Animal Aid statement on non-stun slaughter

Animal Aid recognises that, given the existence of strong anti-Muslim sentiment amongst a section of the British population, there is a risk that some people will use the release of our halal slaughterhouse footage to stir up hatred rather than to advance the cause of animal protection. As an organisation opposed to racism and bigotry, that would be an outcome we would detest. However, withholding release of the footage would be a betrayal of our key mission: to expose and combat animal cruelty.

Malik Food Group is the 12th slaughterhouse in which we have filmed undercover since January 2009, and we have filmed one more since then. Of the 13 slaughterhouses we have filmed in, 11 attempted to stun the animals before killing them, and ten of those were breaking animal welfare laws, including two that were Soil Association-approved, and another that was accredited by the RSPCA. The abuse in slaughterhouses where animals were stunned included animals being kicked, punched in the face, given electric shocks and burnt with cigarettes.

So Malik Food Group is by no means the only slaughterhouse to inflict illegal suffering on animals. The feature that distinguishes it from the traditional English slaughterhouse is that it kills animals without pre-stunning with electric tongs or by a shot in the head with a captive bolt. Jewish and Muslim religious authorities assert that death by the shechita or halal methods, without pre-stunning (many halal slaughterhouses do, in fact, stun first), is instantaneous and painless. A body of evidence demonstrates that this is not a credible position, and our new footage removes any remaining doubt. Rather than animals being treated with compassion and being uninjured prior to the fatal cut, we see them treated with violence and contempt. Additionally, many of the sheep in our film are not dispatched with a single clean cut, but have their throats hacked at repeatedly with a knife that is either blunt or being used ineptly.


Compassionate people, whatever their religious beliefs, or none, will be appalled by the treatment endured by these animals. But mainstream ‘humane’ slaughter, as we have seen, is also deeply problematic. We are unconvinced that the electric tongs, even when used properly, render an animal ‘instantly insensible’, as claimed. Rather, they might simply deliver an agonising, immobilising electric shock.

Animal Aid believes that attacks on halal and shechita ‘ritual’ slaughter methods, by people who refuse also to speak out against ‘humane’ slaughter, are often rooted in bigotry and hypocrisy. How many people, for instance, who become impassioned on the question of halal slaughter, are prepared to forgo their weekly curried chicken or lamb – made from dead animals killed by the halal method? Similarly, when visiting predominantly Muslim countries (e.g. Turkey, Egypt, Tunisia and Morocco), how many refrain from eating meat for the duration of their stay?

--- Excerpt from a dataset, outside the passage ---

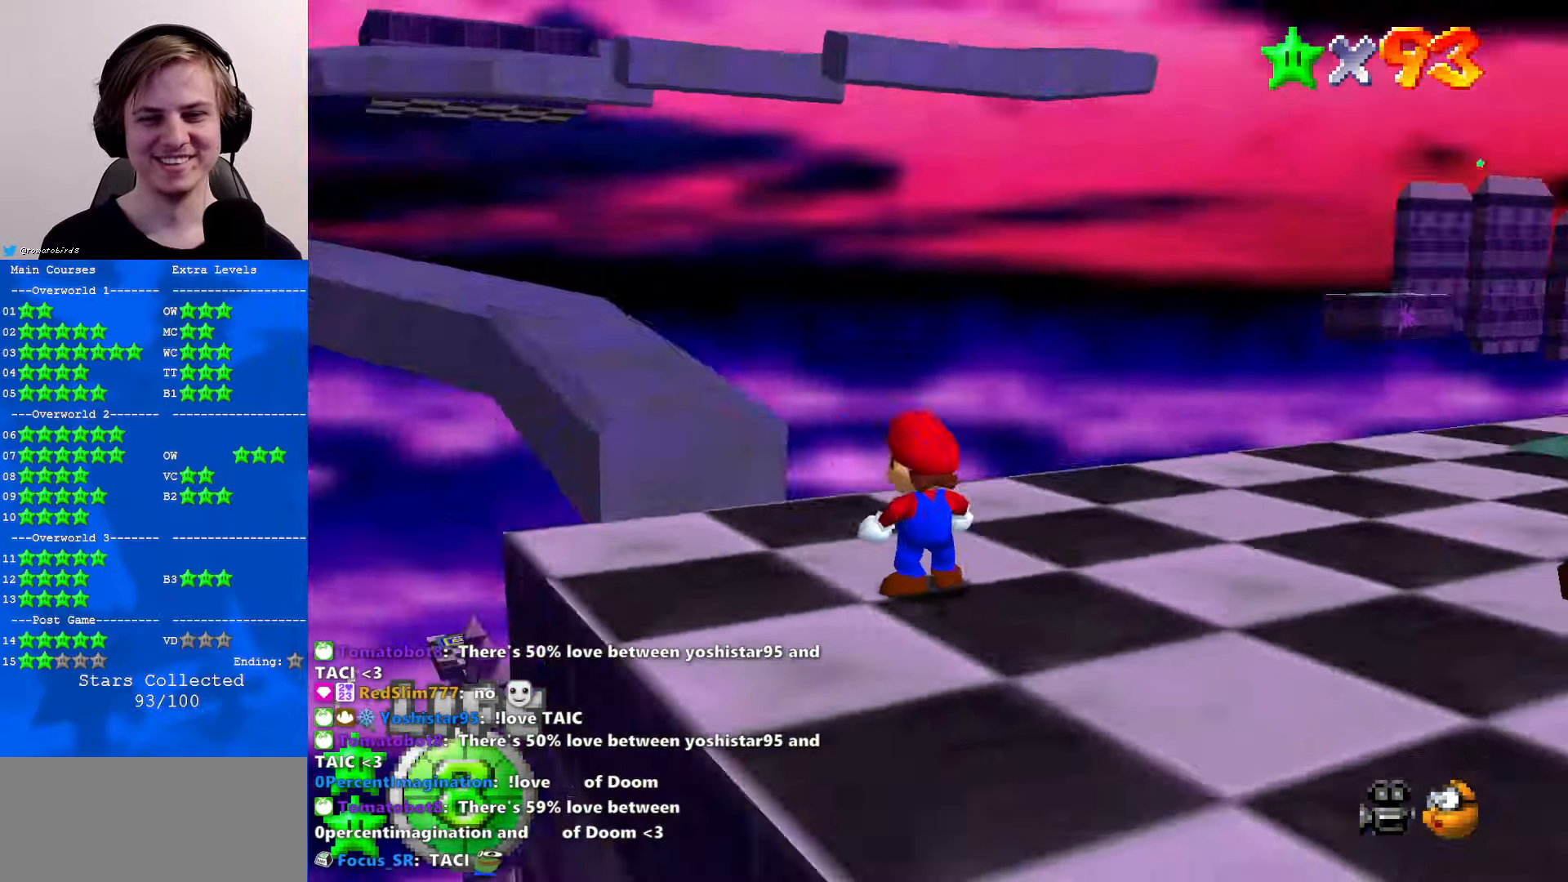
{"buttons": ["C_DOWN", "C_LEFT"], "left_stick": "center", "events": [[67, "C_LEFT", "down"], [167, "C_LEFT", "up"], [267, "C_LEFT", "down"], [333, "C_DOWN", "down"], [367, "C_DOWN", "up"], [367, "C_LEFT", "up"], [433, "C_LEFT", "down"], [467, "C_DOWN", "down"]]}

But whatever method is used to kill animals, or whichever authority presides over the killing, there is no mercy in a slaughterhouse. The animals are traumatised. They don’t want to be killed, but they are killed and for no good reason. Meat, egg and milk production are pitiless, bloody activities that involve industrial-scale animal exploitation and killing and yet we can thrive without animal products. That is why Animal Aid urges people to adopt an animal-free diet.